Google announced the cause of the large-scale outage that occurred last week
Last week, Google experienced large-scale service outages around the world. Any service that needs to log in to a Google account cannot be logged in, causing many services to be unavailable.
In a short report, Google stated that the problem lies in the quota failure of the authentication system, which prevents the automatic expansion of the storage quota and affects the operation of the system.
Google has now released a detailed accident investigation report, which shows that the root cause of the downtime is a problem caused by the migration of the old and new Google authentication system.
Google writes
Google uses an evolving suite of automation tools to manage the quota of various resources allocated for services. As part of an ongoing migration of the User ID Service to a new quota system, a change was made in October to register the User ID Service with the new quota system, but parts of the previous quota system were left in place which incorrectly reported the usage for the User ID Service as 0. An existing grace period on enforcing quota restrictions delayed the impact, which eventually expired, triggering automated quota systems to decrease the quota allowed for the User ID service and triggering this incident. Existing safety checks exist to prevent many unintended quota changes, but at the time they did not cover the scenario of zero reported load for a single service:
• Quota changes to large number of users, since only a single group was the target of the change,
• Lowering quota below usage, since the reported usage was inaccurately being reported as zero,
• Excessive quota reduction to storage systems, since no alert fired during the grace period,
• Low quota, since the difference between usage and quota exceeded the protection limit.
As a result, the quota for the account database was reduced, which prevented the Paxos leader from writing.
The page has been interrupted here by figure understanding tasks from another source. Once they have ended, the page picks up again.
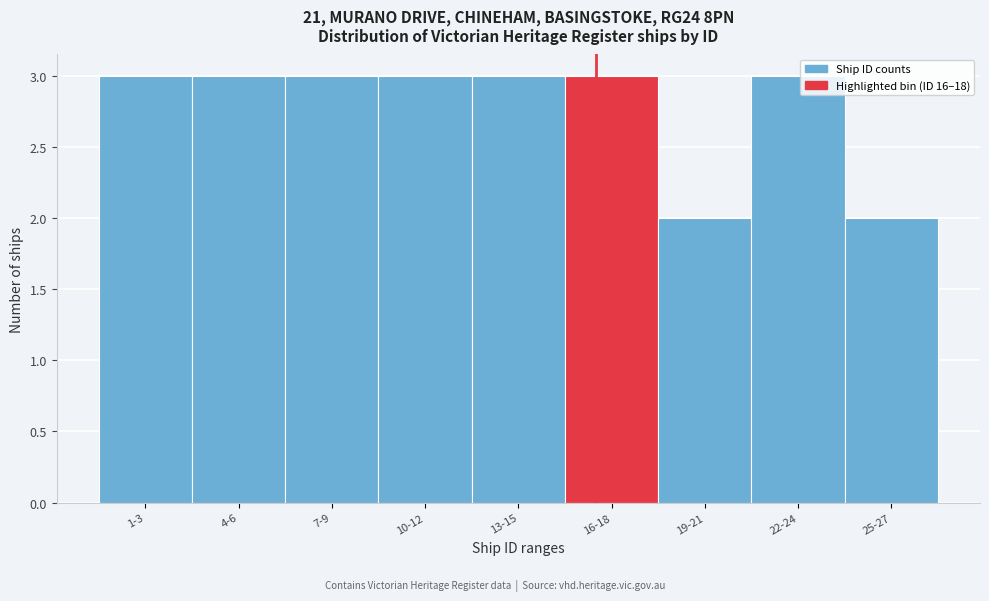

Reading left to right, extract all data points from this chart.

3	3	3	3	3	3	2	3	2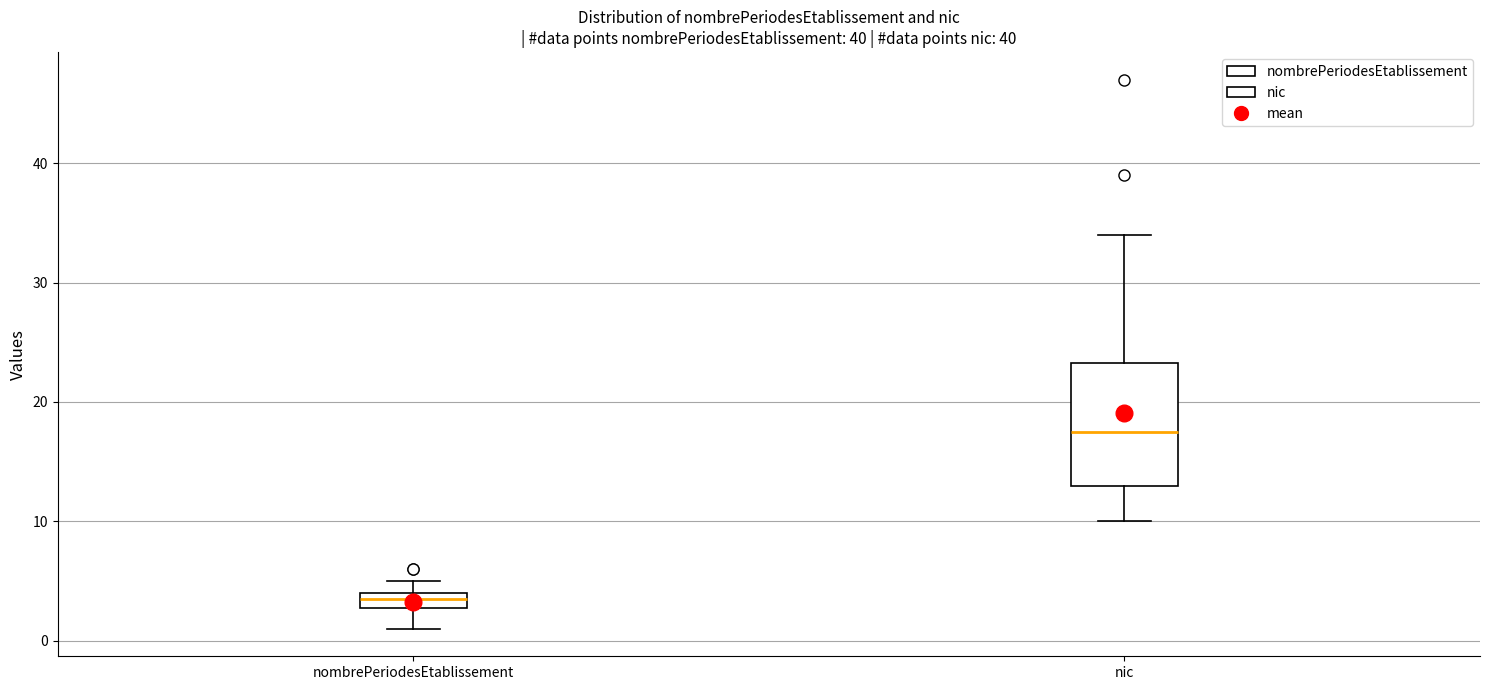

Which box's median line is the lowest?

nombrePeriodesEtablissement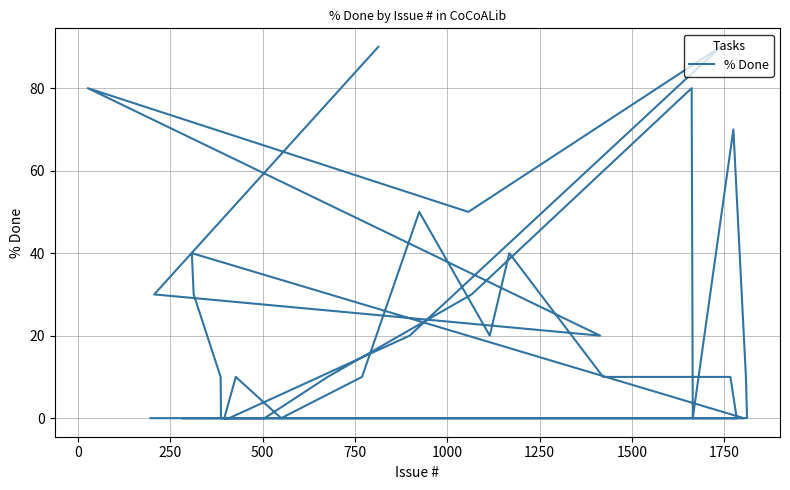

Count the number of data series in this chart.

1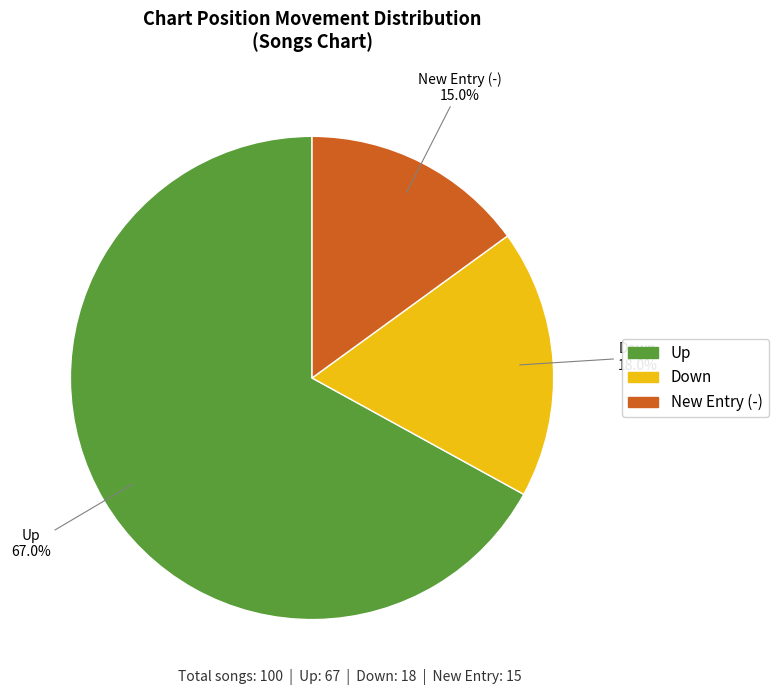

Is there any slice that represents more than half of the pie?

Yes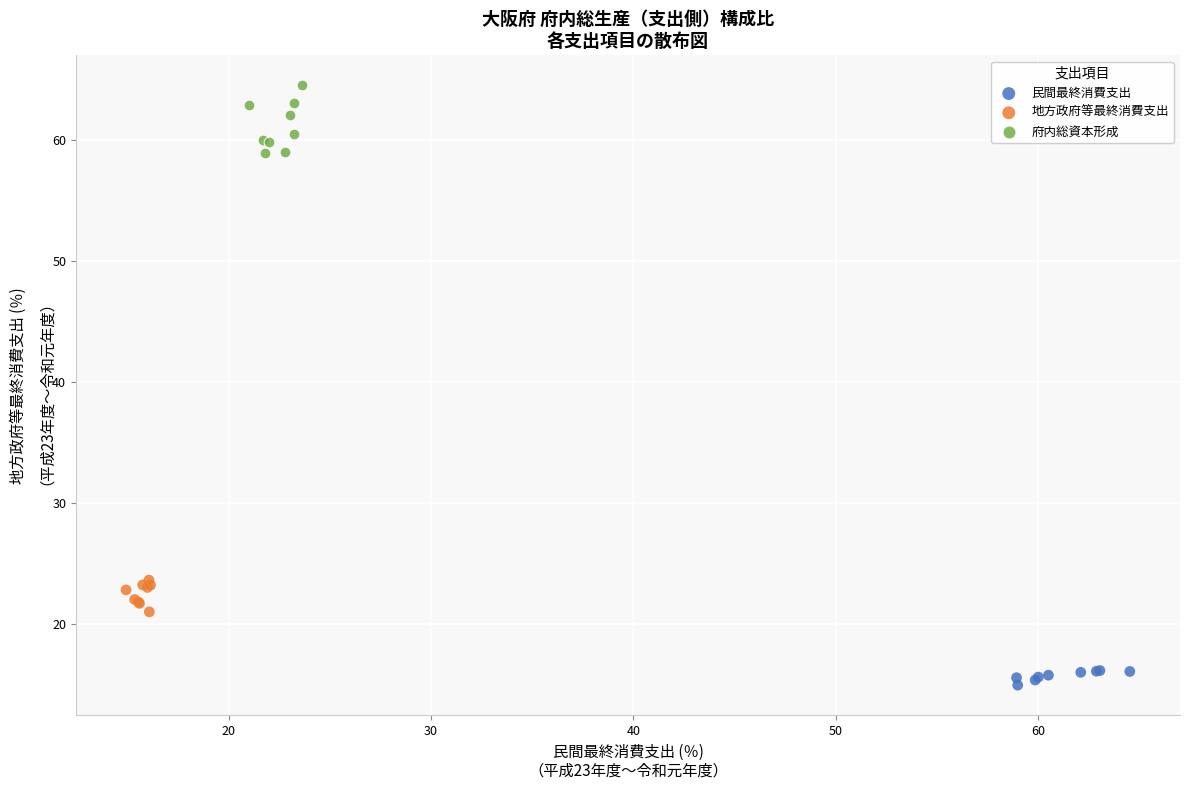

Which series has the largest Y range (max minus min)?

府内総資本形成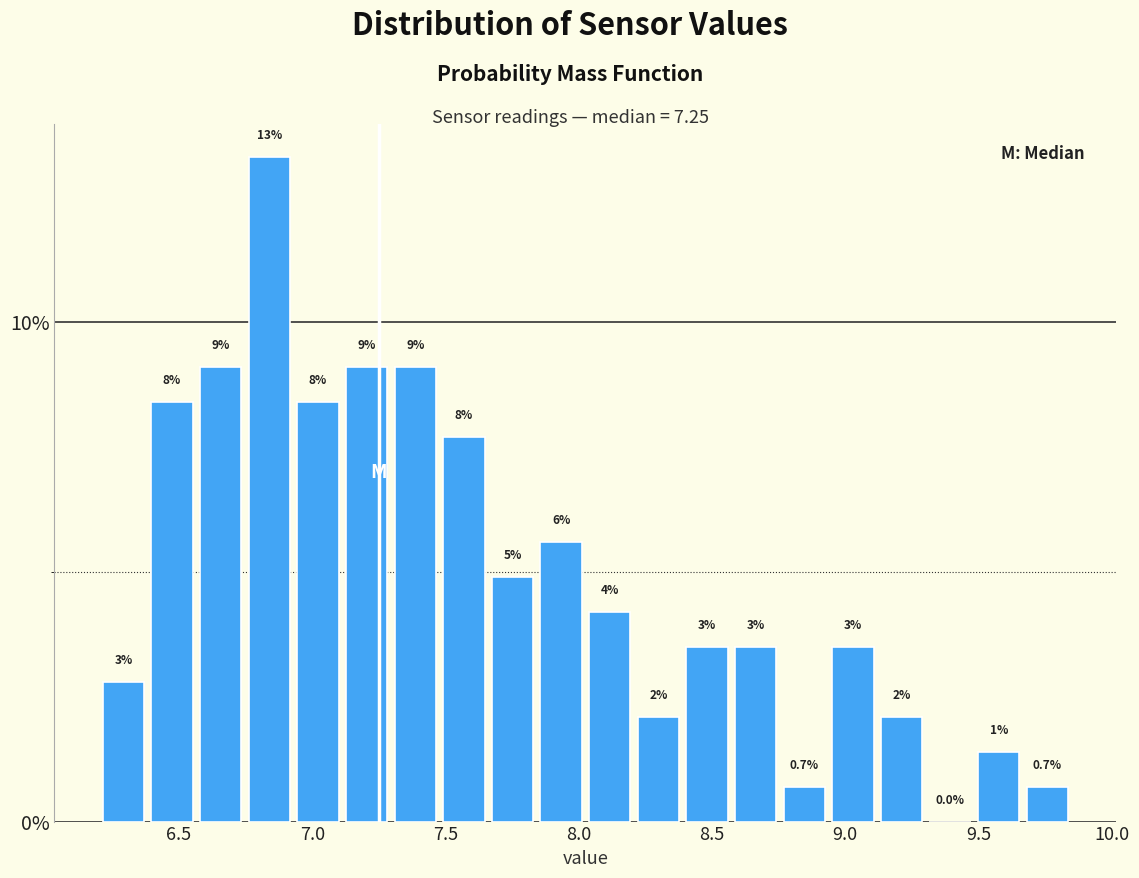

Around what value on the x-axis is the tallest bar? Give the approximate position of its centre, as read against the axis.

6.85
Shortly after, the majority of read operations became outdated which resulted in errors on authentication lookups.
As a remedy, Google will optimize the quota management automation system to prevent the rapid global configuration adjustment of the automation system from affecting the service.
At the same time, internal tools will be improved to prevent Google engineers from being unable to log in and failing to recover from errors when similar problems occur next time.
Google said it apologizes to all affected users and will conduct a more thorough investigation next, and adjust and optimize Google projects based on the results of the investigation.